The Stoke Newington Eight
Of those who eventually stood trial, known to history as the Stoke Newington Eight (a knowing throwback to 1969’s Chicago Seven in the US), four were found guilty and sentenced to incarceration of 10 years apiece.
Not really much to show for their actions, aside from a rather droll name, and an articulation for some of Great Britain’s educated youth about the rottenness of Britain at the time, plus of the world in general.
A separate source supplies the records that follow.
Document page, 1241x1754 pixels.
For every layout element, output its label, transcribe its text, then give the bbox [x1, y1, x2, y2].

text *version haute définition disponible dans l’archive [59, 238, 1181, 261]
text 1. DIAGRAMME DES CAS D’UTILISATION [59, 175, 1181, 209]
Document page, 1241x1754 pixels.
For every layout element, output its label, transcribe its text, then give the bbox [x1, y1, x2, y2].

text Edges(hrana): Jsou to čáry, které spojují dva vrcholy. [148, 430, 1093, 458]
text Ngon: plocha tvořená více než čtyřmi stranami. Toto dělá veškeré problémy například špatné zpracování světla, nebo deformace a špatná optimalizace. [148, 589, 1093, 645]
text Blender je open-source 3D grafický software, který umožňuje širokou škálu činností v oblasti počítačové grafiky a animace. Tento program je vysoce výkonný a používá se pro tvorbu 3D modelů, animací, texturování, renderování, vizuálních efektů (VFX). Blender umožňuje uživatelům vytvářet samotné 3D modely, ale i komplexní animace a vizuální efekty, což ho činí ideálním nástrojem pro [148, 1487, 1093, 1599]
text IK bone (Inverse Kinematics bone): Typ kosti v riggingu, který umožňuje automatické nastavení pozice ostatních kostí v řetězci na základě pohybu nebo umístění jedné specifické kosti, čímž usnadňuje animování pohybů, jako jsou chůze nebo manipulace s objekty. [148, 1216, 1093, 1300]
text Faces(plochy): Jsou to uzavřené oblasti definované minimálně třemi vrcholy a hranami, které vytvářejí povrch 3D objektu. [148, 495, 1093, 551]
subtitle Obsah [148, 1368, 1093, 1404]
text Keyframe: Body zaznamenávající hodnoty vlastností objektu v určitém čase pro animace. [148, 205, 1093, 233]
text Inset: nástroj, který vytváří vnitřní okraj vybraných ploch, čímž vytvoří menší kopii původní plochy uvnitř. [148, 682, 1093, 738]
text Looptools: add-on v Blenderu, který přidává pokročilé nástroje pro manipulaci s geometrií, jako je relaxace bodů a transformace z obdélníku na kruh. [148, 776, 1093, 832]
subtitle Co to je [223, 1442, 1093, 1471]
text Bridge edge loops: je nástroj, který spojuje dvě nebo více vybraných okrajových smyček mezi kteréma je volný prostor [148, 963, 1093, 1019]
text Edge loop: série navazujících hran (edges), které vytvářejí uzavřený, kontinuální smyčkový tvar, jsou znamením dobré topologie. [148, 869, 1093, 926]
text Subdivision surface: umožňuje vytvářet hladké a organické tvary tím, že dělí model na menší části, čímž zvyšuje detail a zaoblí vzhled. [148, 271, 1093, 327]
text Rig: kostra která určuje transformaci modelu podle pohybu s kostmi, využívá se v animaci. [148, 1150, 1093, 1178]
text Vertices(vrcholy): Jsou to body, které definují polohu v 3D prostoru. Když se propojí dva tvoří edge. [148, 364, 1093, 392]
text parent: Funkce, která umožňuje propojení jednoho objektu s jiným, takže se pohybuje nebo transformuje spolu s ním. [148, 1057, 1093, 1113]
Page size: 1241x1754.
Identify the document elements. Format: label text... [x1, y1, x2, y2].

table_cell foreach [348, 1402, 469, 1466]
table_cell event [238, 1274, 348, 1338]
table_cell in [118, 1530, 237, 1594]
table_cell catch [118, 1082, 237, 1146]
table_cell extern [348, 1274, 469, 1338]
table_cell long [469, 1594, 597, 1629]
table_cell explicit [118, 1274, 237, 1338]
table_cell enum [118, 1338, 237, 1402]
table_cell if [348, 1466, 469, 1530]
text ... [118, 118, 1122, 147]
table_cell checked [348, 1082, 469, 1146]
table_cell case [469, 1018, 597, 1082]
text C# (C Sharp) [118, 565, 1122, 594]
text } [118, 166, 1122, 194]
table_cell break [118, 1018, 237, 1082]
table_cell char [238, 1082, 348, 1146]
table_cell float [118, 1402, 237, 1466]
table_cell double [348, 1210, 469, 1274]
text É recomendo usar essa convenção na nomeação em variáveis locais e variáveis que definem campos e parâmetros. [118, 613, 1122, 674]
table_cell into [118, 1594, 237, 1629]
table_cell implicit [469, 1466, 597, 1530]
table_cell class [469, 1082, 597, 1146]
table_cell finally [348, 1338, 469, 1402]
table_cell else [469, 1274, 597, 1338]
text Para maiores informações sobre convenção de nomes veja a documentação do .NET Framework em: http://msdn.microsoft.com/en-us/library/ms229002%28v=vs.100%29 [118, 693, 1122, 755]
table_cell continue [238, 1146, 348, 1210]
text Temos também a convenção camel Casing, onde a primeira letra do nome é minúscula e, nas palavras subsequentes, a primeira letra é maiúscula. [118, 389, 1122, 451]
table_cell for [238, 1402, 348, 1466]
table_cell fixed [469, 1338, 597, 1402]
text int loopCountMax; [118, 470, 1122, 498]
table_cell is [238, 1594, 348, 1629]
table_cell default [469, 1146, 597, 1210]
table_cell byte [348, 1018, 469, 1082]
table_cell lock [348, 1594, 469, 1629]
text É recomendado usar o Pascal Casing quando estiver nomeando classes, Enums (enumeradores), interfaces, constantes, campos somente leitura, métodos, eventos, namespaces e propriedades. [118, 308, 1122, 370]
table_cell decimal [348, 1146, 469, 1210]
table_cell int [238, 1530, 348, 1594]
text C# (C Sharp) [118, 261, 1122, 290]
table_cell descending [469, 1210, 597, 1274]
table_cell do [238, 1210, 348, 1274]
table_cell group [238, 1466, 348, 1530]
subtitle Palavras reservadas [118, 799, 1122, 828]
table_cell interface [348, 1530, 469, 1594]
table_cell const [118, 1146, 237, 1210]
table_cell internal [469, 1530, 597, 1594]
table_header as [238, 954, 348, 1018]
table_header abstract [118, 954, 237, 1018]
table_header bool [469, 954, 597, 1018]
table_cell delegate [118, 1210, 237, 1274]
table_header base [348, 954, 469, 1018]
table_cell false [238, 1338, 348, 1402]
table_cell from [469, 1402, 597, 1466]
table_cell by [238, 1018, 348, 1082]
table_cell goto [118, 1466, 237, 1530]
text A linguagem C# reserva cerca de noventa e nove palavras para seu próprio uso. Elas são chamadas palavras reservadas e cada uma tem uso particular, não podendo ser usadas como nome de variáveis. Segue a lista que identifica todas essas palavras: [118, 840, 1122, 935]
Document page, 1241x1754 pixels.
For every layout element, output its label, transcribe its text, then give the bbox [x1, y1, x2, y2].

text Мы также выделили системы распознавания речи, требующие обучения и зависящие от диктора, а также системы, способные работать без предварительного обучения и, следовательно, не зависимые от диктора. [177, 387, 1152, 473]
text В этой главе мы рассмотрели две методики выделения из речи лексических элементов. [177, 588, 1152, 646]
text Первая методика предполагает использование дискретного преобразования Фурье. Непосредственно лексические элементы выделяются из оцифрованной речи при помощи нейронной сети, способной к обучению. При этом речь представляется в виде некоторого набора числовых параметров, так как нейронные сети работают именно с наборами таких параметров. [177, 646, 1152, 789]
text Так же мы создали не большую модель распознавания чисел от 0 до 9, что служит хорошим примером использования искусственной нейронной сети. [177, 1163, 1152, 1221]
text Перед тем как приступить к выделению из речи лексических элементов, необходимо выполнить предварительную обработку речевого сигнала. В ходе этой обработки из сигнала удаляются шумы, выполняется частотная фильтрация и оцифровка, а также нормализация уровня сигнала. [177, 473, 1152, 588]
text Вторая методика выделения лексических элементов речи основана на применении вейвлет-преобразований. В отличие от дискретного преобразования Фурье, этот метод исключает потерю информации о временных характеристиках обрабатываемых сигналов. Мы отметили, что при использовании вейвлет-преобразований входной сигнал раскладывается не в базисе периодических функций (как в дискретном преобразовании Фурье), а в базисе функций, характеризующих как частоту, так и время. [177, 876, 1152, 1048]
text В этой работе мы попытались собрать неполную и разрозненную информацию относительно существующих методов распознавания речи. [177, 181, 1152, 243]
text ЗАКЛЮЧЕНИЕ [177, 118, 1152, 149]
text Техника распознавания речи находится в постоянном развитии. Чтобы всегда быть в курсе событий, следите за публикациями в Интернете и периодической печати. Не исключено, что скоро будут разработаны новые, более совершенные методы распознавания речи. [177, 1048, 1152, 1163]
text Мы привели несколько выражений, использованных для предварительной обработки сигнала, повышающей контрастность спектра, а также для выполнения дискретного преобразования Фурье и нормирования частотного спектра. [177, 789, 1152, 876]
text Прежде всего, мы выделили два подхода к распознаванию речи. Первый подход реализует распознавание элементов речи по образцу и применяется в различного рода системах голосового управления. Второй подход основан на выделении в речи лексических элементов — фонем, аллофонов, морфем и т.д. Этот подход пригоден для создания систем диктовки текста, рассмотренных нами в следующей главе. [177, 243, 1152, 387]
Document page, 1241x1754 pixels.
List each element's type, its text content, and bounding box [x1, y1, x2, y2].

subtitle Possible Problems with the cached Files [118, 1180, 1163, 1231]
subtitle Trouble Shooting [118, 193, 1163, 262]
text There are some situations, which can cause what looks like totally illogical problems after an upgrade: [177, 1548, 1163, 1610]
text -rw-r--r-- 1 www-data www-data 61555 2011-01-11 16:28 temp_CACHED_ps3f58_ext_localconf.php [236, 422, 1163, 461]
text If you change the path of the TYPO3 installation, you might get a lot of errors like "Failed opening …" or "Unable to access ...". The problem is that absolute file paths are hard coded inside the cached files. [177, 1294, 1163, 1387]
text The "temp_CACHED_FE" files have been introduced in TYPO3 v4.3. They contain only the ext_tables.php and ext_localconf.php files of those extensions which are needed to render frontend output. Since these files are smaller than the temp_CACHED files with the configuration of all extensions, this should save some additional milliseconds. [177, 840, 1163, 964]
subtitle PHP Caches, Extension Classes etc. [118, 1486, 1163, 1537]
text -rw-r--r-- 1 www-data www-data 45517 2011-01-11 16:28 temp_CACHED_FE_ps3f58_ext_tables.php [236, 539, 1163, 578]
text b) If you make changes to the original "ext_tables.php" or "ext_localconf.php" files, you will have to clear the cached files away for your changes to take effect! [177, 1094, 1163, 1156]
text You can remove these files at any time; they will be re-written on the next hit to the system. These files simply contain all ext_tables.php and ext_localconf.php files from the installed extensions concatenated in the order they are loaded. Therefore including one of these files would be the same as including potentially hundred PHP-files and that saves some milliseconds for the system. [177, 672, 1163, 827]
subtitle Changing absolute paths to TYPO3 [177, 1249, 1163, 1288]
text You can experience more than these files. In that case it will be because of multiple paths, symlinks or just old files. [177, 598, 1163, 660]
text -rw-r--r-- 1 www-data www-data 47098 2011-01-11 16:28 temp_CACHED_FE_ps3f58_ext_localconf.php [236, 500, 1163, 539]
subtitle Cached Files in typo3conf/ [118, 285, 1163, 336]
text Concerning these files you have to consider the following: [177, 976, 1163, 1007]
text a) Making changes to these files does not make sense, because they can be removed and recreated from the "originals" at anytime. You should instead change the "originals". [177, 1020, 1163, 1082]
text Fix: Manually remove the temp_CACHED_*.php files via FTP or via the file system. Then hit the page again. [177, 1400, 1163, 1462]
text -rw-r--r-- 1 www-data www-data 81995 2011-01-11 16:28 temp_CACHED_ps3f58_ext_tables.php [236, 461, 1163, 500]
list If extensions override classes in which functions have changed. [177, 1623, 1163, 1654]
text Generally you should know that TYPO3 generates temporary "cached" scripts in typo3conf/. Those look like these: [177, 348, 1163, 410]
One wonders what surviving brigade members would think of the situation today, if some or all have retained their old anarcho-radical beliefs.
One of the convicted quartet, Anne Mendelssohn, became a published poet under the literary pseudonym Grace Lake; she apparently kept to at least some of her former creed, but with a more individualist bent.
Angela Mason, who was acquitted, became a director of the LGBT rights group Stonewall and was awarded an OBE in 1999, promoted to CBE in 2007.
Although he definitely tried to assassinate Spanish dictator Franco some years earlier when he was 18, Stuart Christie was acquitted of being a member of the Angry Brigade and avoided prison, continuing to hew to his anarchist beliefs to the end of his life in 2020. His 2004 autobiography was titled Granny Made Me an Anarchist.
‘Just kick it till it breaks. Revolution’ — Communique 8
Fortunately, there’s a comparative wealth of documentaries about the Angry Brigade to check out if you’re interested in what the group stood for and got up to. These include a 1972 World in Action investigation, the BBC’s The Angry Brigade: The Spectacular Rise and Fall of Britain’s First Urban Guerilla Group and the 2002 BBC4 documentary The Angry Brigade.
Also in 2002, BBC Radio 4 broadcast Graham White’s The Trial of the Angry Brigade, which reconstructed the trial, with a cast that included Mark Strong, Kenneth Cranham, Juliet Stevenson and Tom Hiddleston. The play is also currently available on YouTube.
And some of the non-violent related ethos of the group may be said to continue to this day, in the provocative deeds of organisations such as Just Stop Oil and Palestine Action.